Entries supplied:
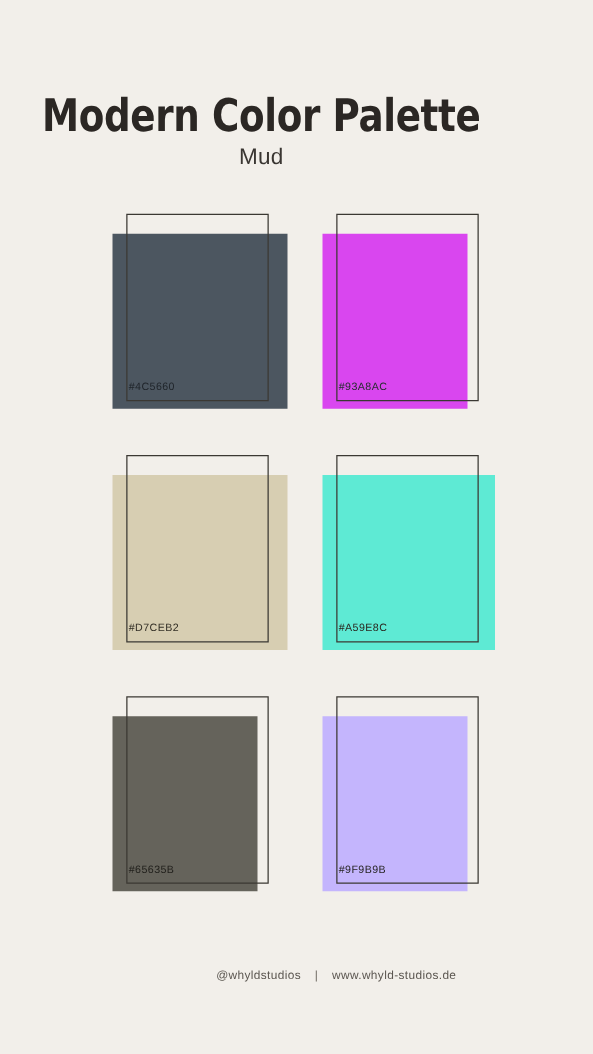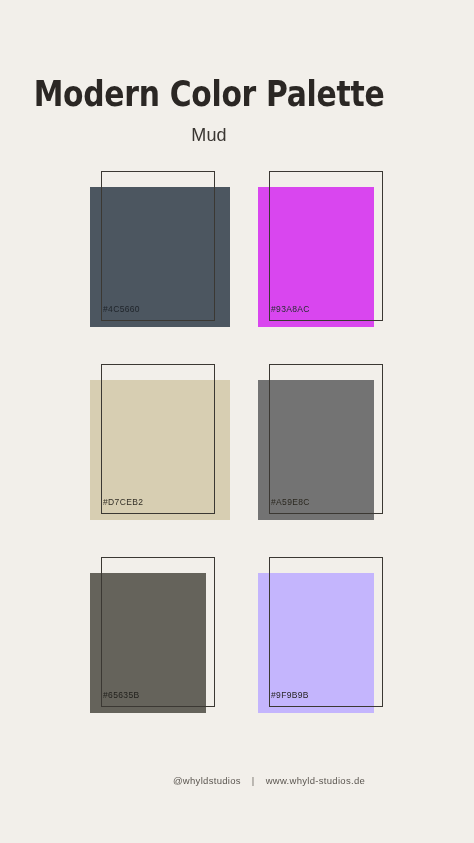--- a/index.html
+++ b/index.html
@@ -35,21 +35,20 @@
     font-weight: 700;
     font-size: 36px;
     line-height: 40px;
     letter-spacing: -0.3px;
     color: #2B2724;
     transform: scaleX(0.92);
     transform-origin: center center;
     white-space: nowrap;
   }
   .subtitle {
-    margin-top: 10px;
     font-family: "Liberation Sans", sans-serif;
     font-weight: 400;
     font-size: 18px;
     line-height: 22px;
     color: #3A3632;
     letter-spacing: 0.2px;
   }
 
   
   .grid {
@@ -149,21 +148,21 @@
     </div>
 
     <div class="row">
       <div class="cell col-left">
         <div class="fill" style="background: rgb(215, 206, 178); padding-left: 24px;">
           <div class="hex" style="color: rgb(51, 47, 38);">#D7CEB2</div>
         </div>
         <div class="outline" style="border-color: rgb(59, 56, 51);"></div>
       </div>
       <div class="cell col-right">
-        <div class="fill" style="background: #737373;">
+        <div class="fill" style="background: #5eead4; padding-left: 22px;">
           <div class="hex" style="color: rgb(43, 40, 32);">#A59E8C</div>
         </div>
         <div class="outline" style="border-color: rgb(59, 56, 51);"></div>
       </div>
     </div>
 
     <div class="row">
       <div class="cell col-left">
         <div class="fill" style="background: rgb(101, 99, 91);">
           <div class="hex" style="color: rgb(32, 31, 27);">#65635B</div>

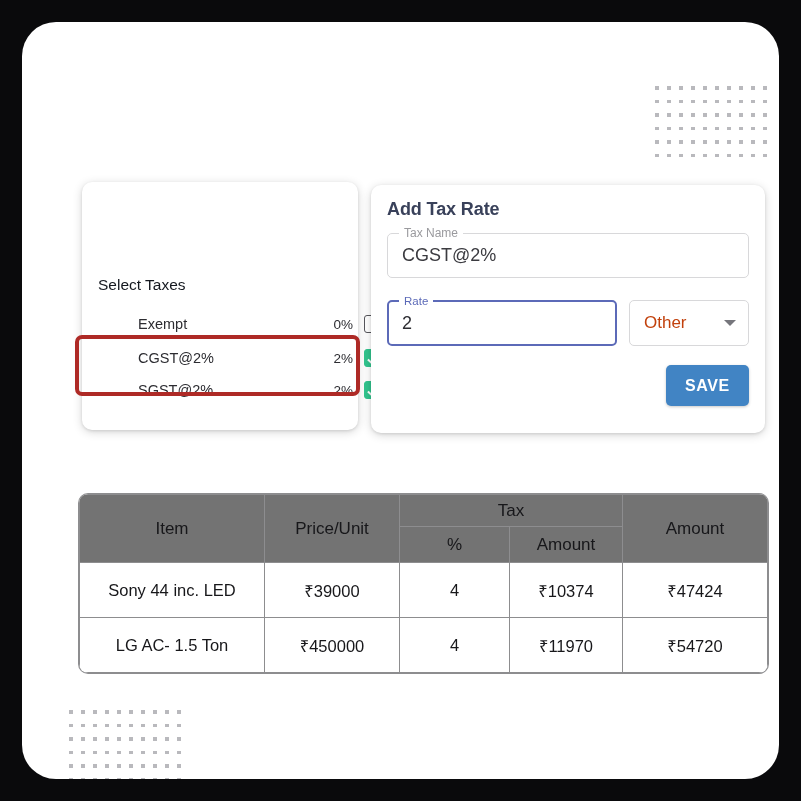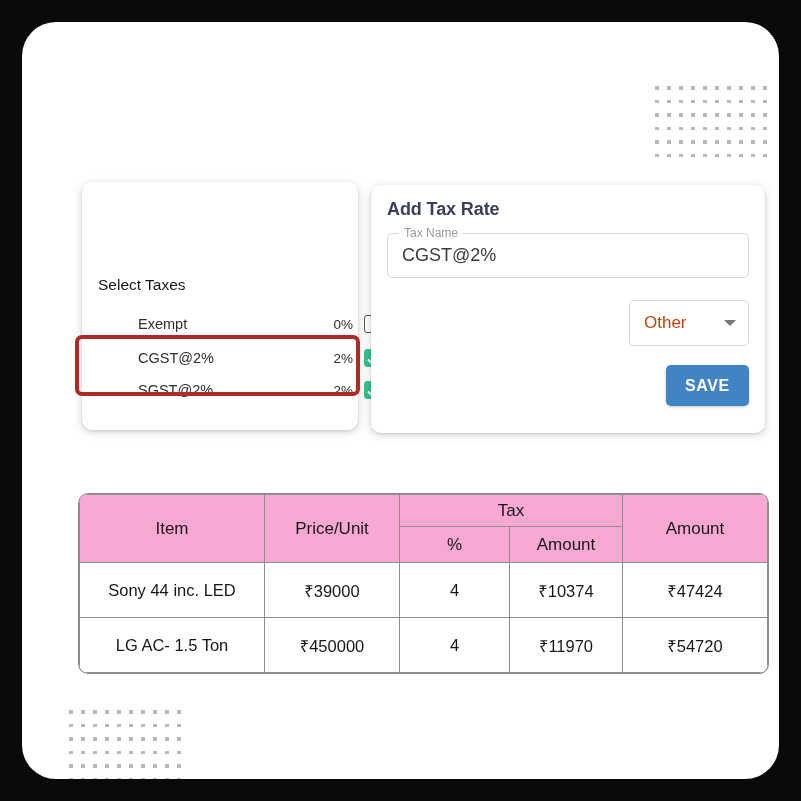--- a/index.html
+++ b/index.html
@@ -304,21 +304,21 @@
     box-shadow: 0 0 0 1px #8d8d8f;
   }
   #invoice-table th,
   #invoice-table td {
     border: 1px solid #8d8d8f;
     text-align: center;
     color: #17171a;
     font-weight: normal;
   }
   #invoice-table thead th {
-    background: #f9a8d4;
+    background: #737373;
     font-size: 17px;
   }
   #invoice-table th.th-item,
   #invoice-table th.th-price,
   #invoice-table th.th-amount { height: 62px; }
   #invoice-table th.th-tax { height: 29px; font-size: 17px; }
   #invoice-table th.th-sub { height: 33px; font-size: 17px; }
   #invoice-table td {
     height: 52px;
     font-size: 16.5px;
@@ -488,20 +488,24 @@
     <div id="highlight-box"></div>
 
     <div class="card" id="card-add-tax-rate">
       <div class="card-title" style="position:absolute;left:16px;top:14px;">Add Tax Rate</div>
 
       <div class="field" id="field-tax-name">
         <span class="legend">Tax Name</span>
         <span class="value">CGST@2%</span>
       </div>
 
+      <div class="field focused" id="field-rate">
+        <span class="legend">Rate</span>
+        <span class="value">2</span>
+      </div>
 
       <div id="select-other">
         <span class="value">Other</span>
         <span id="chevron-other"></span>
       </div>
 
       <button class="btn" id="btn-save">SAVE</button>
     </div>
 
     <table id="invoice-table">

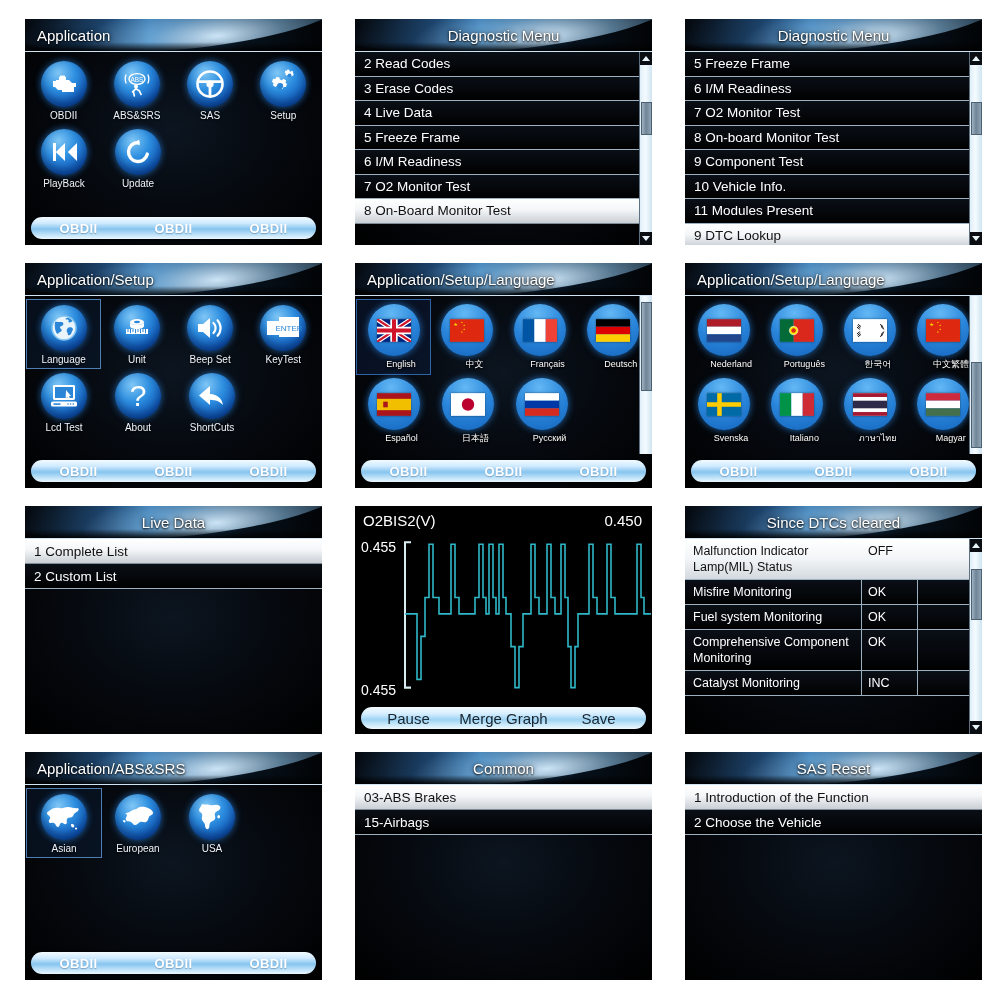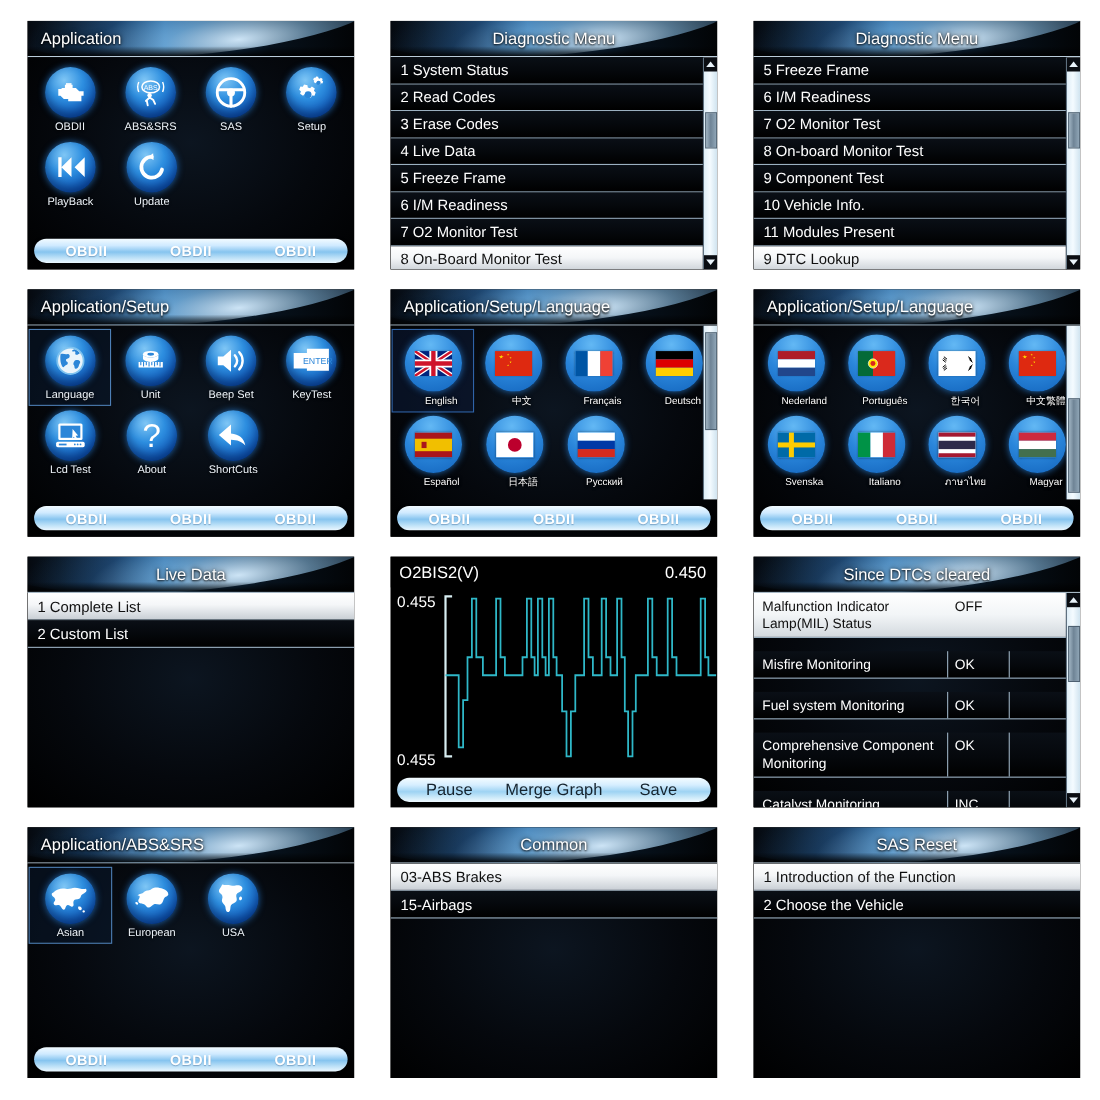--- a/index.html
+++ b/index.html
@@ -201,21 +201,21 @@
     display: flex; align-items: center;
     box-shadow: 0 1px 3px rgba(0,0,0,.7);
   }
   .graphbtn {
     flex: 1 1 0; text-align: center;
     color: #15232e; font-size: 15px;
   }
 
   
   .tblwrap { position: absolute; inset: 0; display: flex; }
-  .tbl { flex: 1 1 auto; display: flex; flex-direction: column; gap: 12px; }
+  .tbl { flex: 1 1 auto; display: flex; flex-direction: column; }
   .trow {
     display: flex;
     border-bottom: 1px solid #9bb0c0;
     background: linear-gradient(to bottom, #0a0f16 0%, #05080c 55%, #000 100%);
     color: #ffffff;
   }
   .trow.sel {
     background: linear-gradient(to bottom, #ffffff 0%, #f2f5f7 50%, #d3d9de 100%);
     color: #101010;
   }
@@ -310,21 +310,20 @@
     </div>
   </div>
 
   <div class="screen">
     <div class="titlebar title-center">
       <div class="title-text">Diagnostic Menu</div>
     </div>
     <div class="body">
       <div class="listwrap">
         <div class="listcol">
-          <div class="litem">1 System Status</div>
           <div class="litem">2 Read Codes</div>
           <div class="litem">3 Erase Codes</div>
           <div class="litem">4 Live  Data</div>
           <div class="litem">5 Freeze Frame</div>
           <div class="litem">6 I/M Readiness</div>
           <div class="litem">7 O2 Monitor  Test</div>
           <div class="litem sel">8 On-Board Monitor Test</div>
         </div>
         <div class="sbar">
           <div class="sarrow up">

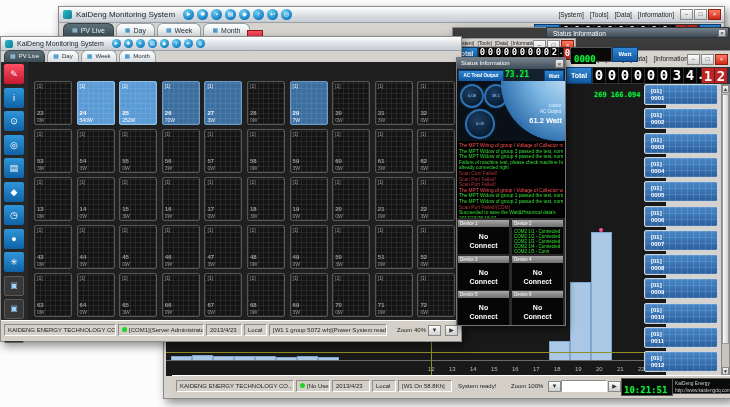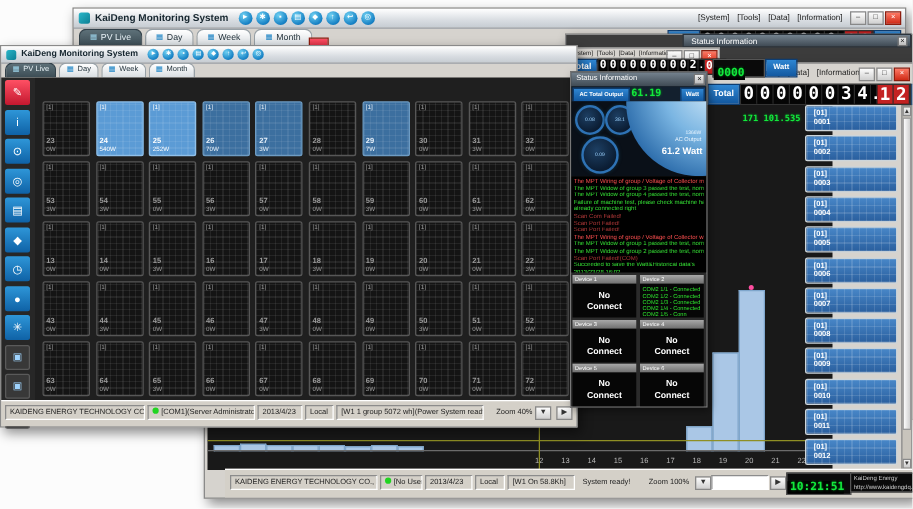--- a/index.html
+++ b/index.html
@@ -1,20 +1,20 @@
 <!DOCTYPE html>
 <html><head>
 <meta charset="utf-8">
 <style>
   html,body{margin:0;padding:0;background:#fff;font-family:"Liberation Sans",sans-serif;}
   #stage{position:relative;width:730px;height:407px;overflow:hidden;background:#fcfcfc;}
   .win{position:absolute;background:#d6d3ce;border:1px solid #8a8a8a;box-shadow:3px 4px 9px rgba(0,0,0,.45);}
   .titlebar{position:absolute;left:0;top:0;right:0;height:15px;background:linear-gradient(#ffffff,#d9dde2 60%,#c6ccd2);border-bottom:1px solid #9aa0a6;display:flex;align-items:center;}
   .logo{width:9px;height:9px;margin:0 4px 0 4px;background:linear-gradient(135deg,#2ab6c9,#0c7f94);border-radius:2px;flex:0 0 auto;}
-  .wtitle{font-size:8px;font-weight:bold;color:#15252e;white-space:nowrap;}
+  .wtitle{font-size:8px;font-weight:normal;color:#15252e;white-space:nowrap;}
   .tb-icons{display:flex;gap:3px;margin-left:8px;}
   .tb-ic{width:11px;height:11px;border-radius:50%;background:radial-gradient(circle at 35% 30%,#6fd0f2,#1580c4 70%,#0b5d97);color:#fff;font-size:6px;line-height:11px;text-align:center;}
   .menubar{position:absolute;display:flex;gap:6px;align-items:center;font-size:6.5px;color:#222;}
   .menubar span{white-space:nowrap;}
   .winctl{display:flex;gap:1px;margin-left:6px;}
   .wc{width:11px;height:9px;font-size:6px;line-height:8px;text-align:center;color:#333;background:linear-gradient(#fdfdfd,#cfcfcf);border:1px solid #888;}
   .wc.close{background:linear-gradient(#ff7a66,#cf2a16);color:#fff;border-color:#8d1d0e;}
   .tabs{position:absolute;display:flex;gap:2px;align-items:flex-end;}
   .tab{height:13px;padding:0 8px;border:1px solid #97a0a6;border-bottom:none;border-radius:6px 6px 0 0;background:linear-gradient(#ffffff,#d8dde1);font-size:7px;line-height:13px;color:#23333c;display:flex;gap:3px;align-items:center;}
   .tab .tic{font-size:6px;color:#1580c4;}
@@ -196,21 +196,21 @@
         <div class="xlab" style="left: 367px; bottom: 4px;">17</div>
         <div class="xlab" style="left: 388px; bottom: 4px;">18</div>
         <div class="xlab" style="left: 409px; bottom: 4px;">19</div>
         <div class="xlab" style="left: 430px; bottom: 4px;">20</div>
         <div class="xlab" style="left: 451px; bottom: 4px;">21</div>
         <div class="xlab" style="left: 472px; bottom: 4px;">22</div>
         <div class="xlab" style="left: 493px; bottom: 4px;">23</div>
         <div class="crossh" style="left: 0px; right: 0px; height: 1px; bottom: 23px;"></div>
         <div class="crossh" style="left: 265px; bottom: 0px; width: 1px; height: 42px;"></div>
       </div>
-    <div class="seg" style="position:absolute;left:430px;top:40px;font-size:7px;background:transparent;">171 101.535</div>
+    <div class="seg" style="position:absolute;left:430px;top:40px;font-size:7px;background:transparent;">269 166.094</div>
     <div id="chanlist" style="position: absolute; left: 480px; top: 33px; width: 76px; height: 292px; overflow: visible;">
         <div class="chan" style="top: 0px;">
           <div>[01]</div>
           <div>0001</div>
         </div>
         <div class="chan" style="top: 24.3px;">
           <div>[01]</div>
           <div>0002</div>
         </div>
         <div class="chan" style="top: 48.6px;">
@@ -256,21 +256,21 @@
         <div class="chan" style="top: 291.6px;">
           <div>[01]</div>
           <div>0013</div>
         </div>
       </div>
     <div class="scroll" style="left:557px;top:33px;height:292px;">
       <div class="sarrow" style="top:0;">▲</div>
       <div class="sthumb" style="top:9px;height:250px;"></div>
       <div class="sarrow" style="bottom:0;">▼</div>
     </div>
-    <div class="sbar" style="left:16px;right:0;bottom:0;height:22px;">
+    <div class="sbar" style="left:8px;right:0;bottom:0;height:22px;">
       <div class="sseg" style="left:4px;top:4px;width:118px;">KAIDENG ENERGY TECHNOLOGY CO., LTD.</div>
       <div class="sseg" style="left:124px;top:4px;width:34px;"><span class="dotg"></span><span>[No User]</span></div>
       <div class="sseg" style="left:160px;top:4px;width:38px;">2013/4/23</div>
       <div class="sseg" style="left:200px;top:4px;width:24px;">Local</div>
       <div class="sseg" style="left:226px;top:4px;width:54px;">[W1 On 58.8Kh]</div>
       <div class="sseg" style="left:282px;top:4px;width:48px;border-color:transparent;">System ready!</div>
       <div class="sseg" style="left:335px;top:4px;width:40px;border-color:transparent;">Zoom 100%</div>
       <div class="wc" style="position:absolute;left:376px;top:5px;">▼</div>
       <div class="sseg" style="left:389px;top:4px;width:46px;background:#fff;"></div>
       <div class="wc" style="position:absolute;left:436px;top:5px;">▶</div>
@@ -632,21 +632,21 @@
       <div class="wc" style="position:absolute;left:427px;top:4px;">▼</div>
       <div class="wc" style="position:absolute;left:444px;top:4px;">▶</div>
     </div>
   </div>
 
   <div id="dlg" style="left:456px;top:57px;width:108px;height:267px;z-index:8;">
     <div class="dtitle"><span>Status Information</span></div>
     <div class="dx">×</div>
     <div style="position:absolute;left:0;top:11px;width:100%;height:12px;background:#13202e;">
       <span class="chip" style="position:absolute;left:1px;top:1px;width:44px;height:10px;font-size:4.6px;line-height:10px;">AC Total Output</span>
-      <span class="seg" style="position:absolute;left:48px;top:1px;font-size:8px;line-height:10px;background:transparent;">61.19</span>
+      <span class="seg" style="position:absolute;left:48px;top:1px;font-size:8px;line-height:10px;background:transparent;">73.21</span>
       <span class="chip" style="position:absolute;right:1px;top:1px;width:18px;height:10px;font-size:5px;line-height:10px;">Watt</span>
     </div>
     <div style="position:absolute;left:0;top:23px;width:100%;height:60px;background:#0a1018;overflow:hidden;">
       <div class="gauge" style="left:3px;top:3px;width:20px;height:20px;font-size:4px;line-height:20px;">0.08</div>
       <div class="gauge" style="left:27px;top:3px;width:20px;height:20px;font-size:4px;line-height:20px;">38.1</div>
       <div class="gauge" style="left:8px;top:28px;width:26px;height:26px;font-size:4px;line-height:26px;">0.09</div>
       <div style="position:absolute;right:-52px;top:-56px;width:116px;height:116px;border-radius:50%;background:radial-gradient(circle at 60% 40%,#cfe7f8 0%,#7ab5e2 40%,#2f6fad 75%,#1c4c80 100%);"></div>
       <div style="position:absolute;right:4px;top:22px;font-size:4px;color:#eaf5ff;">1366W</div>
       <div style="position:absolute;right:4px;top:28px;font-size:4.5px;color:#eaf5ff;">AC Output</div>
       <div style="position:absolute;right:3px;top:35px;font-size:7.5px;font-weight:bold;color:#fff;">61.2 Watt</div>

Exercise:
Across the entries above, count the lines with the word "radius" and report that count by itself.

Output for this exercise:
4